The growing gap between rich and poor in Canada and around the world has real consequences for our communities and our world.

 

Understanding Poverty

Some perspectives look at poverty through the lens of income (e.g. If a household has an income less than half of the median income, they are living in poverty).  Another perspectives focuses on basic necessities (e.g. A family needs sufficient income to be able to afford a market basket of essential goods and services). A third view emphasizes that poverty is about more than not having access to sufficient goods or services; it is a relation between people that is shaped by social exclusion. A fourth approach understands poverty as the extent to which a person does not have access to resources (e.g.  financial resources, social networks of support, personal coping strategies). Together, these perspectives illustrate that poverty is a complex reality that creates multiple barriers to social and economic inclusion.

Who is Poor?

Poverty levels are experienced disproportionately by racialized persons, women, immigrants, Indigenous persons or persons with a disability.

The Working Poor

The standard employment relationship characterized by full-time, secure employment, where the worker has access to good wages and benefits, is no longer the norm. Recent studies (e.g.

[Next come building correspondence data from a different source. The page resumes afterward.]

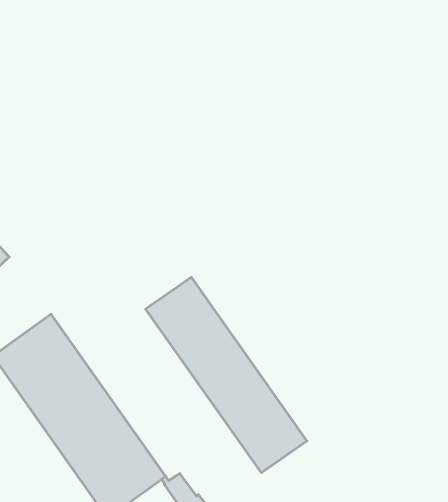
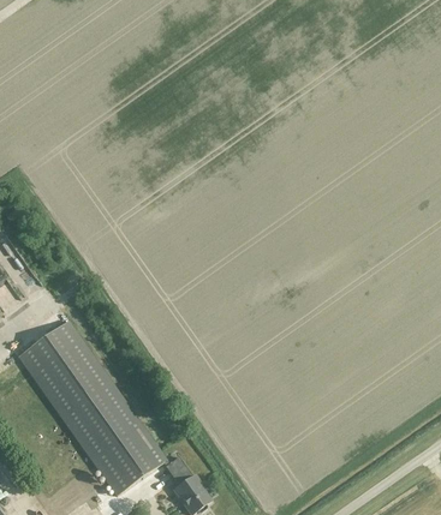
building: [146,277,307,473] -> none

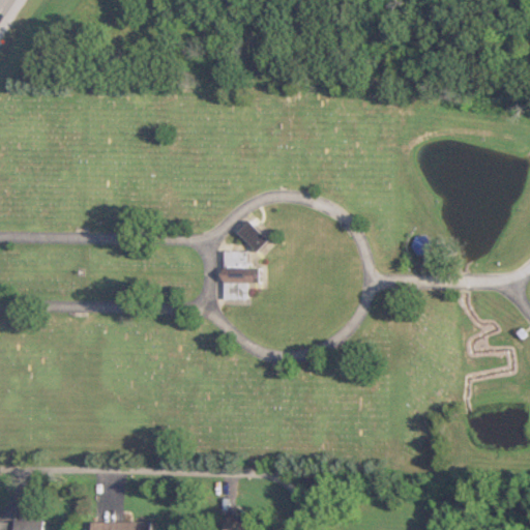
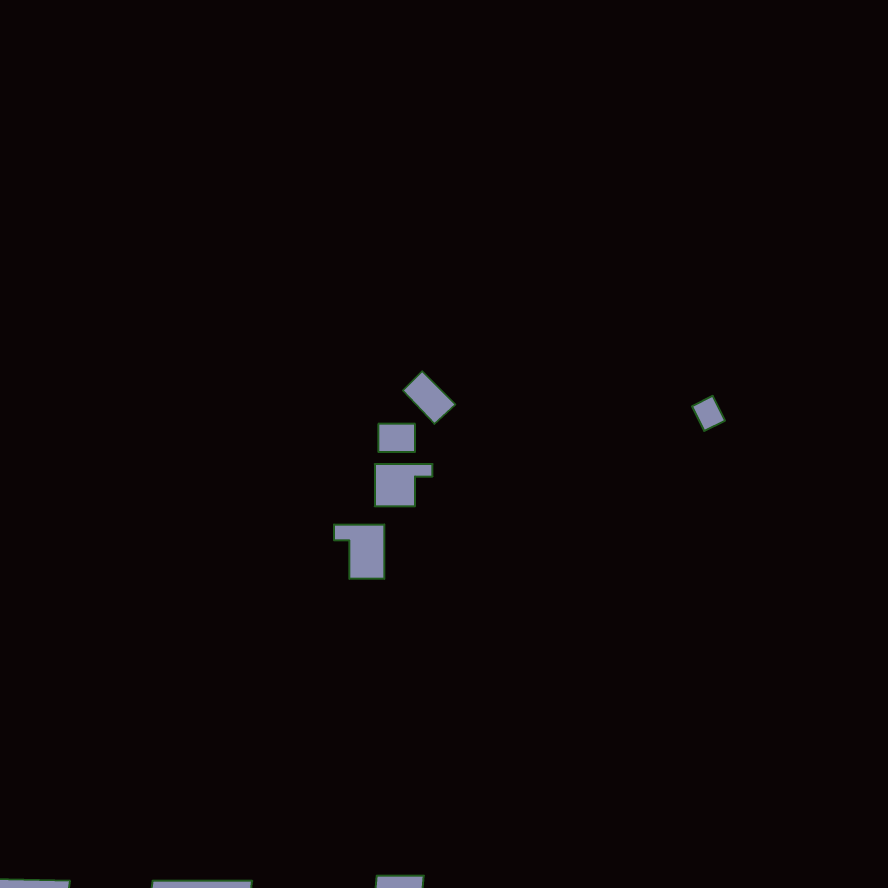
building: none -> [334,524,384,579]

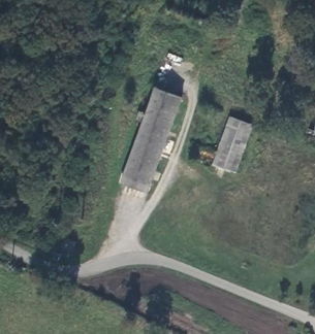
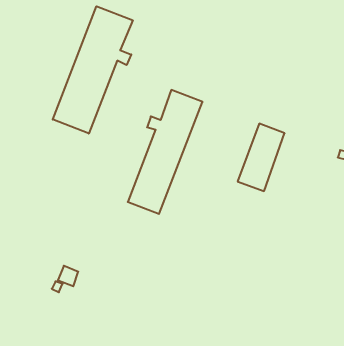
building: none -> [53,6,133,134]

Law Commission of Ontario 2012) are showing that more precarious forms of work are increasing.  Precarious work is work with low wages, few or no benefits, little job security and minimal control over work conditions. Workers in precarious jobs are disproportionately women, racialized persons, immigrants, Aboriginal persons, persons with disabilities, older adults and youth.

Why Does the Gap Between Rich and Poor Matter?

The gap between rich and poor measures the degree of inequality in a society. Income differences within a society are also clear indicators of differences in social status, social power and social inclusion. Furthermore, sociological studies are consistently demonstrating that societies that have wider gaps between rich and poor experience higher levels of violence, poorer health for all, lower levels of trust and community participation, higher levels of racism and sexism (c.f. The Spirit Level, Penguin Books 2010).

Working Toward Systemic Change

Poverty is not inevitable. Effective policy choices can significantly reduce the rates and mitigate its effects. All levels of government should have comprehensive poverty reduction strategies. Such strategies might include: investments in safe, affordable housing as well as other public goods such as transportation, drug care, dental care, health care, day care,  job training for good jobs that pay a living wage, paid internships to help youth get into the workforce, child tax benefits and adequate levels of social assistance. There is also a need for proactive labour inspections to protect employment standards and reduce the level of precarious work. Such investments require progressive tax policies accompanied by transparency and accountability in the use of government funds.